Lucía Abellán

Las tensiones entre el Este y el Oeste de Europa se agudizan. Al controvertido asunto de la migración, que enfrenta a ambos bloques desde 2015 y volverá a reavivarse esta semana, se unen otros capítulos más recientes, también de largo alcance. La relación con Estados Unidos y la batalla por el presupuesto de la UE agrietan más la relación entre la vieja UE y algunos de sus miembros más recientes, especialmente Hungría y Polonia.

Pocas veces un asunto de relevancia concita unanimidad en el club comunitario. El portazo que dio el presidente estadounidense, Donald Trump, al acuerdo nuclear con Irán fue una de ellas. Tras el abandono de ese marco, avalado por la ONU y la Unión Europea, los países comunitarios articularon un mecanismo para blindar a las empresas europeas frente a las sanciones extraterritoriales que impondrá Estados Unidos a quienes hagan negocios en Irán. Las instituciones comunitarias saludaron el consenso que había arrancado esta propuesta. Pero al entrar en los detalles, el respaldo cerrado se quebró.

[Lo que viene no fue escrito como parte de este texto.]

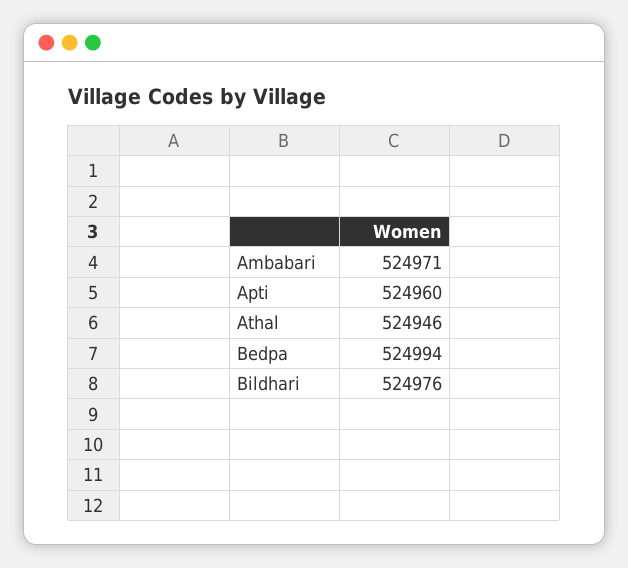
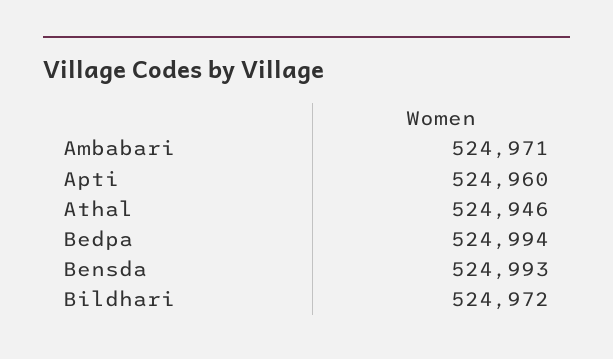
Bildhari: 524976 -> 524972
Bensda: none -> 524993

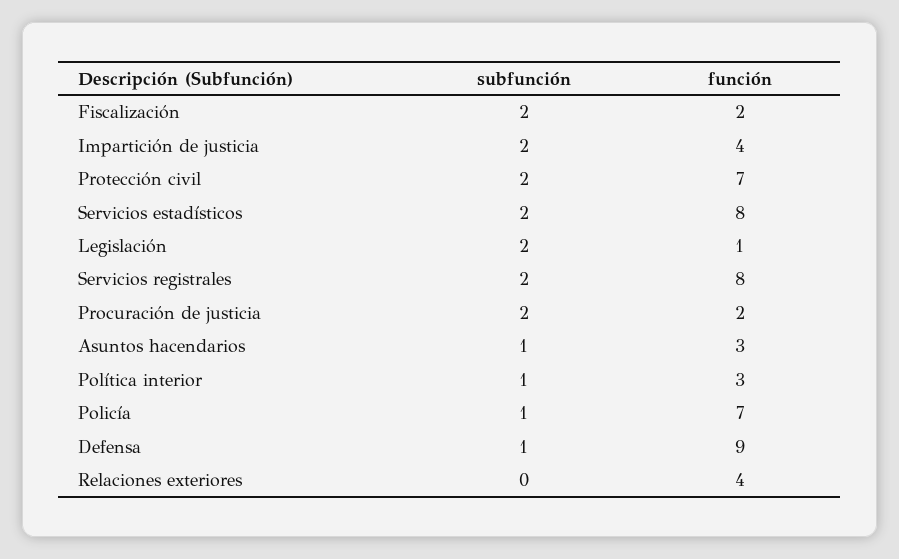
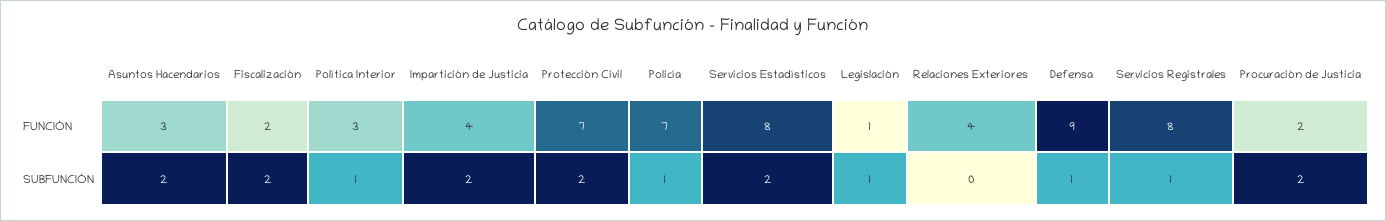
subfunción, Legislación: 2 -> 1
subfunción, Servicios registrales: 2 -> 1
subfunción, Asuntos hacendarios: 1 -> 2

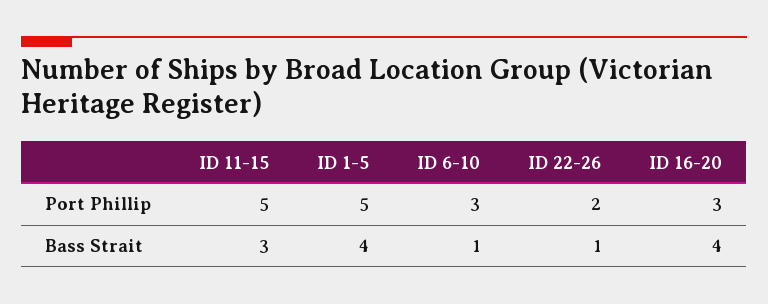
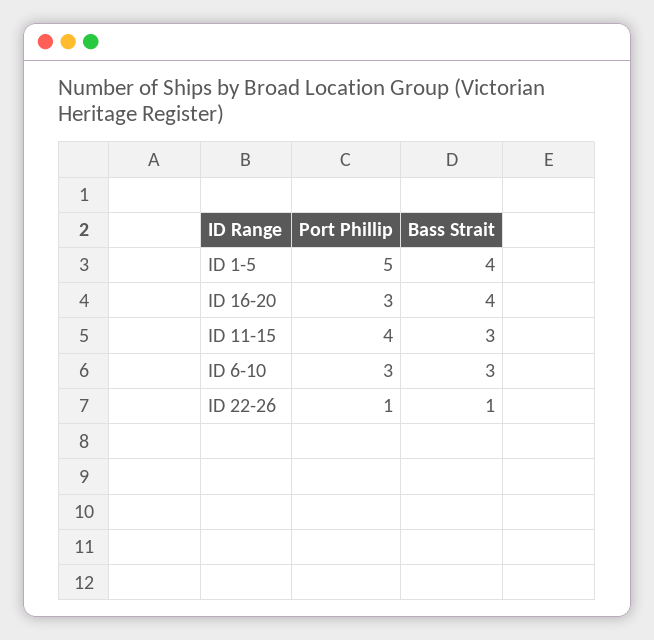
ID 11-15, Port Phillip: 5 -> 4
ID 22-26, Port Phillip: 2 -> 1
ID 6-10, Bass Strait: 1 -> 3

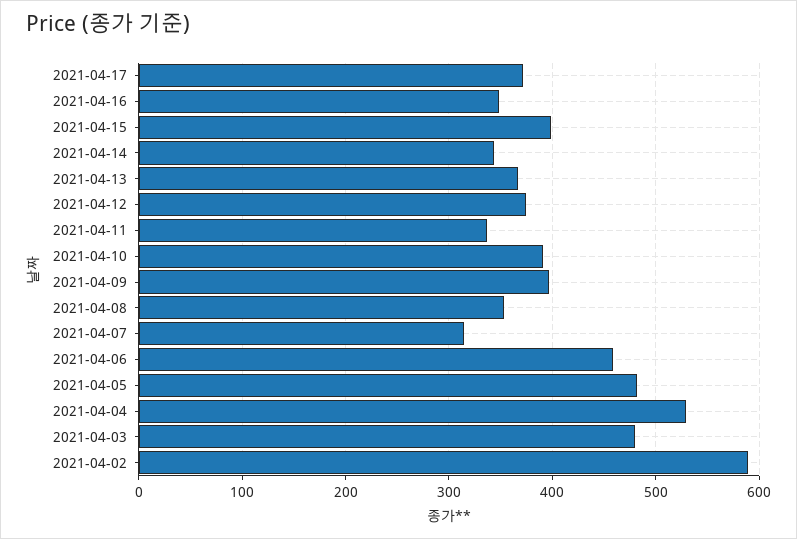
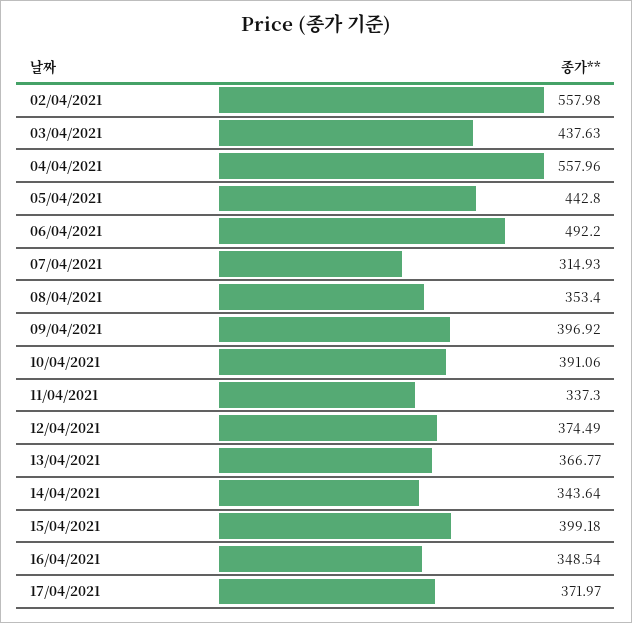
2021-04-06: 460 -> 492.2
2021-04-05: 480 -> 442.8
2021-04-04: 530 -> 557.96
2021-04-03: 480 -> 437.63
2021-04-02: 590 -> 557.98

Hasta 10 Estados de la UE (entre ellos el llamado grupo de Visegrado y los Bálticos, según las fuentes consultadas) objetaron un instrumento que claramente desafiaba a Estados Unidos porque obligaba a desobedecer su castigo. “Cuando hay que decidir sobre un asunto que nos enfrenta a Washington, muchos países, en general los más próximos a Rusia, instan a echar el freno”, explica un alto cargo del servicio diplomático europeo. Aunque el escudo contra las sanciones estadounidenses acabará saliendo adelante (solo una mayoría cualificada de los países miembros puede tumbarlo), esas discrepancias ilustran bien las dificultades para plantar cara al hasta hace poco aliado estadounidense.

Irán no es la única materia en la que algunos Estados europeos desean contemporizar con la Administración norteamericana, incluso bajo el mandato de Trump. Los festejos del aniversario del Estado de Israel, que a la vez celebraban el traslado de la Embajada estadounidense de Tel Aviv a Jerusalén, dividieron al club comunitario hace unas semanas. La UE se había manifestado en contra de esa polémica mudanza de embajadas, que legitima los derechos israelíes sobre la disputada Jerusalén. Aun así, cuatro embajadores (de Hungría, República Checa, Rumania y Austria) acudieron a una parte de las celebraciones. Y la diplomacia húngara en particular frenó una declaración conjunta de los 28 Estados miembros para condenar la represión israelí ante las protestas de palestinos en Gaza.

Este país asegura no discrepar de la postura común de la UE. Simplemente rechaza que Europa alce la voz cada vez que Estados Unidos hace algo que desagrada en Bruselas. Sus políticos alegan que la posición sobre los dos Estados “es bien conocida” y que no es necesario reiterarla si eso implica confrontar con Estados Unidos.

La llegada de nuevos dosieres conflictivos no diluye los antiguos. La política de asilo, sobre la que los ministros del Interior debatirán este martes en Luxemburgo, genera las mayores tensiones entre los vecinos del Este y del Oeste. Pese a todo, el debate ha degenerado tanto que en la actualidad los frentes son aún mayores. Porque el bloque del Este rechaza la acogida obligatoria de demandantes de asilo, pero el del Sur (con Italia a la cabeza, ahora con un Gobierno que anuncia mano dura contra la migración) recela de las normas que responsabilizan a los Estados con fronteras exteriores de la UE del registro y la tutela de los recién llegados.

La paradoja es que ese pulso continuo de algunos gobernantes del Este con las autoridades en Bruselas convive con un alto grado de satisfacción de las ciudadanías respecto a la pertenencia a la UE. “Los ciudadanos polacos y húngaros valoran una UE que les permite trabajar fuera y les proporciona fondos para el desarrollo económico y social. Sin embargo, los actuales Gobiernos de esos países rechazan políticas que podrían tener un fuerte impacto en la composición de la sociedad”, razona László Andor, excomisario húngaro de Empleo y hoy profesor en la Universidad Corvinus de Budapest. El político socialista alude al rechazo que muestra su país a abrir las puertas a refugiados con creencias y rasgos físicos diferentes a los de la homogénea sociedad húngara.

“Hay que decidir cómo gobernar la UE del futuro. Si permitimos más nacionalismos y egoísmos, eso conduce a una situación peligrosa. Cuando los problemas son complejos, las personas tienden a buscar identidades simples”, alerta Jerzy Pomianowski, de European Endowment for Democracy, una organización que promueve los valores de la democracia europea por el mundo. Este experto alerta de por dónde vendrá la próxima línea de confrontación Este/Oeste: por el reparto del presupuesto europeo. “Esos países [del Este] no aceptarán el recorte propuesto en políticas de cohesión”, concluye.